I've learned to reconcile that bite of disappointment in finding out my idols aren't all they seem to be. Because honestly, would I really want to learn from someone who's never screwed up? Someone who's never known what it's like to hurt another person and feel the remorse and sadness that inherently follows? How else would we know not to be cruel, indifferent and do all those other terrible things we do to each other without having done them before and feeling what it's like?

Because you can't take someone's word for that. Your parents, your elders, your friends can all tell you that being mean isn't good but until you're mean to someone you care about, you won't get it. When you're a child and you break your friend's toy just because you're pissed off that the toy isn't yours, that brief joy you feel in his or her pain quickly turns to guilt and sadness when you see their tears. When you judge someone based on the color of their skin or on their place in society and feel the sting of embarrassment of being so stupid, you know that's something you don't want to ever feel again.

Does any of this stop me from admiring and idolizing others? Not really. Why else would I lust after famous actors whose physical appearance embodies my ideal of perfection? Why else would I moon over other people I encounter because they have personality traits that amaze the hell out of me? That disappointment at finding out a person's true colors is why I'd rather not ever meet Kiefer Sutherland or hang out with Johnny Depp. I don't want my idealized versions of them to be destroyed. I want to be able to keep them all shiny and wonderful in my mind.
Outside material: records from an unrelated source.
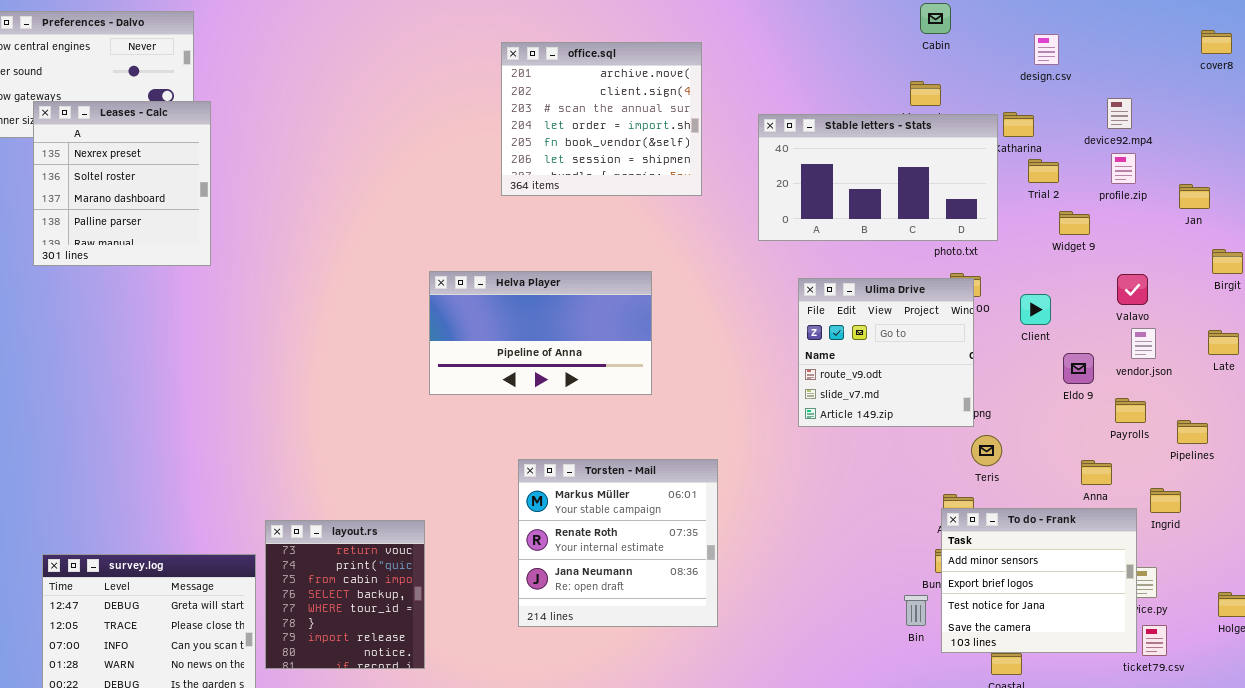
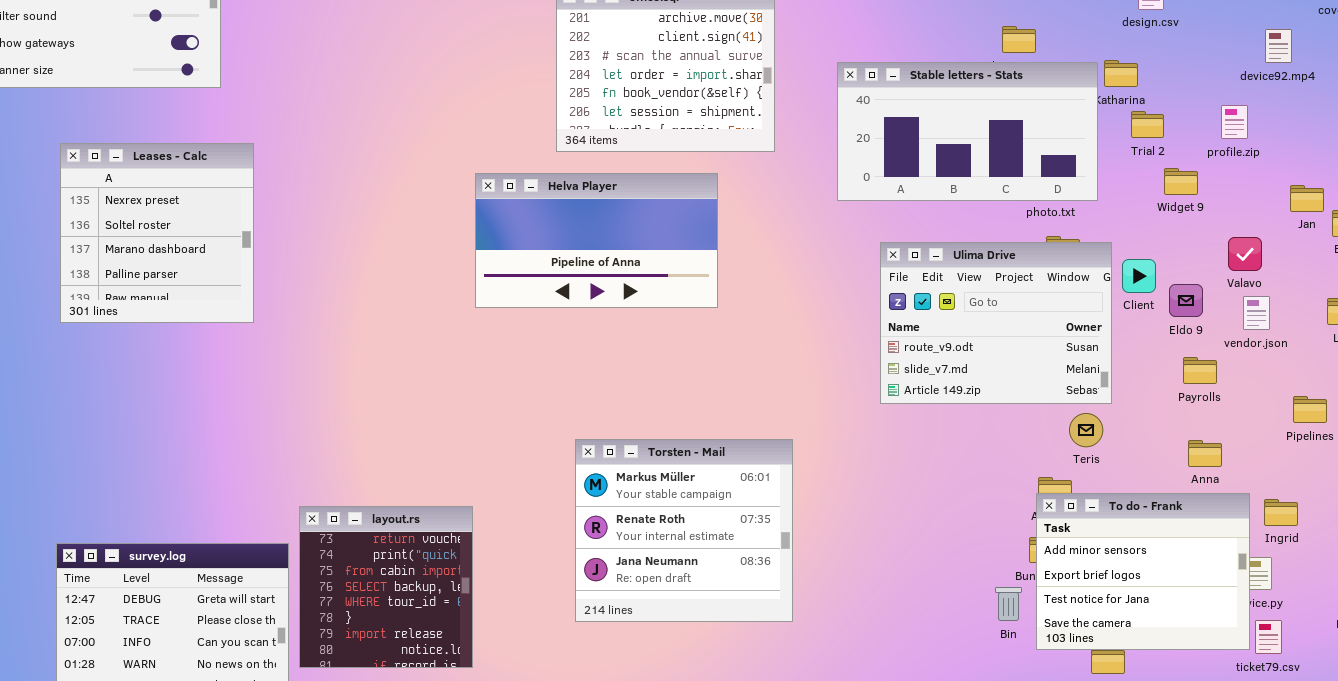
device92.mp4: [1107,98,1132,129] -> [1265,29,1292,63], moved
Leases - Calc: [33,101,211,266] -> [60,143,254,323], moved
Jan: [1179,184,1210,209] -> [1290,185,1324,212], moved
Helva Player: [429,271,652,395] -> [475,173,718,308], moved
Ulima Drive: [798,278,974,427] -> [880,242,1112,404], resized
Eldo 9: [1063,353,1094,384] -> [1169,284,1203,317], moved
Payrolls: [1115,398,1146,423] -> [1183,357,1217,384], moved
Ingrid: [1150,488,1181,513] -> [1264,499,1298,526], moved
In fact, there are some people here on Xanga that given the opportunity to meet them, I'd probably pass. Because how well can you get to know someone merely by reading their blog? Truthfully, not that well. You see the person they want you to see. As honest and revealing as their writing may be, you're still not getting the entire picture. You're not seeing for yourself how they act when they pass a homeless person on the street. You're not truly seeing the reaction in their eyes when they meet a person with some kind of disfigurement. You don't see if they've got their closet compulsively organized by color, type of clothing, every item wrapped in plastic. You don't see if they pick their teeth with their fingernails after a meal. Things that would completely change your view of them, or at least annoy the hell out of you.

The thing of it is, I need to have idols. I need to have people who embody traits I want to have. It's helped me enormously seeing people who act ways, do things, feel things, say words that I want to emulate. To have an example on which to base aspects of myself. Throughout my life, there have been people, some famous - some not, whom I admired and who profoundly affected me and helped to shape who I am today.

I suppose the point of all this nonsense is that sometimes it's good and it's ok to leave idols all shiny in their plastic wrap. I don't need to eviscerate the inner workings of everyone I admire and fumble around in their innards. I can see their goodness and wisdom and glean what I need from that. That when I have a choice, occasionally it's better to leave the pedestal intact.